Daniel Gultsch

**Name of the Vulnerable Software and Affected Versions** Dino before 2019-09-10 **Description** The issue is related to insufficient input validation in the /roster/module.vala module of the Dino instant messaging client. This can potentially allow a remote attacker to impact data integrity. **Recommendations** For versions prior to 2019-09-10, update to a version released after 2019-09-10 to resolve the issue. As a temporary workaround, consider restricting access to the /roster/module.vala module to minimize the risk of exploitation.

**Name of the Vulnerable Software and Affected Versions** Dino before 2019-09-10 **Description** The issue is related to insufficient input validation in the /xep/0280 message carbons.vala module of the Dino instant messaging client.
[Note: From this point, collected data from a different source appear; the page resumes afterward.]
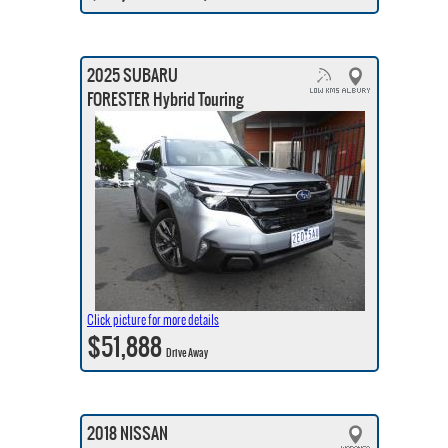
2025 SUBARU
FORESTER Hybrid Touring
Click picture for more details
$51,888
Drive Away
2018 NISSAN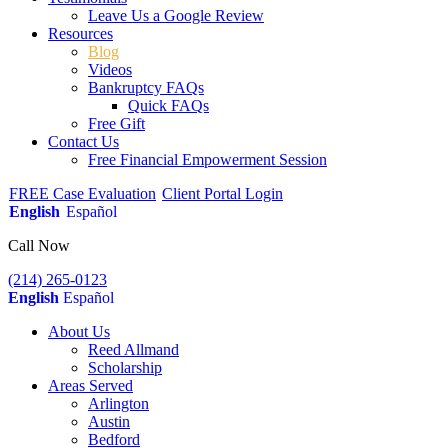
Leave Us a Google Review
Resources
Blog
Videos
Bankruptcy FAQs
Quick FAQs
Free Gift
Contact Us
Free Financial Empowerment Session
FREE Case Evaluation
Client Portal Login
English
Español
Call Now
(214) 265-0123
English
Español
About Us
Reed Allmand
Scholarship
Areas Served
Arlington
Austin
Bedford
This could allow a remote attacker to impact data integrity. The problem lies in the module's failure to properly check the source of a carbons message. **Recommendations** For versions prior to 2019-09-10, as a temporary workaround, consider disabling the module/xep/0280 message carbons.vala until a patch is available. Restrict access to this module to minimize the risk of exploitation. At the moment, there is no information about a newer version that contains a fix for this vulnerability.
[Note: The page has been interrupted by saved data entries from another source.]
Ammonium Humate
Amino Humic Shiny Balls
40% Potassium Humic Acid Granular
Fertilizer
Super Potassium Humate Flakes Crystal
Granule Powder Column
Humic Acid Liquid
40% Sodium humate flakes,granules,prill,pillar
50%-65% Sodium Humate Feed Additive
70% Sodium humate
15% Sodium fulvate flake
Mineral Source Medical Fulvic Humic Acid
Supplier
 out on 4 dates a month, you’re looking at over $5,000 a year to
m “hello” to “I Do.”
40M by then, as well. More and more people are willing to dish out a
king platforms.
**Name of the Vulnerable Software and Affected Versions** Converse.js and Inverse.js versions prior to 3.4 **Description** The issue allows remote attackers to obtain sensitive information due to the difficulty in determining whether the safe publication of private data was configured or intended. This could lead to the exposure of private data, such as chatroom bookmarks, which users might expect to be private. **Recommendations** For Converse.js and Inverse.js versions prior to 3.4, at the moment, there is no information about a newer version that contains a fix for this vulnerability.

**Name of the Vulnerable Software and Affected Versions** Gajim versions prior to 0.16.5 **Description** The issue allows remote attackers to modify the roster and intercept messages via a crafted roster-push IQ stanza. **Recommendations** For versions prior to 0.16.5, update to version 0.16.5 or later to resolve the issue.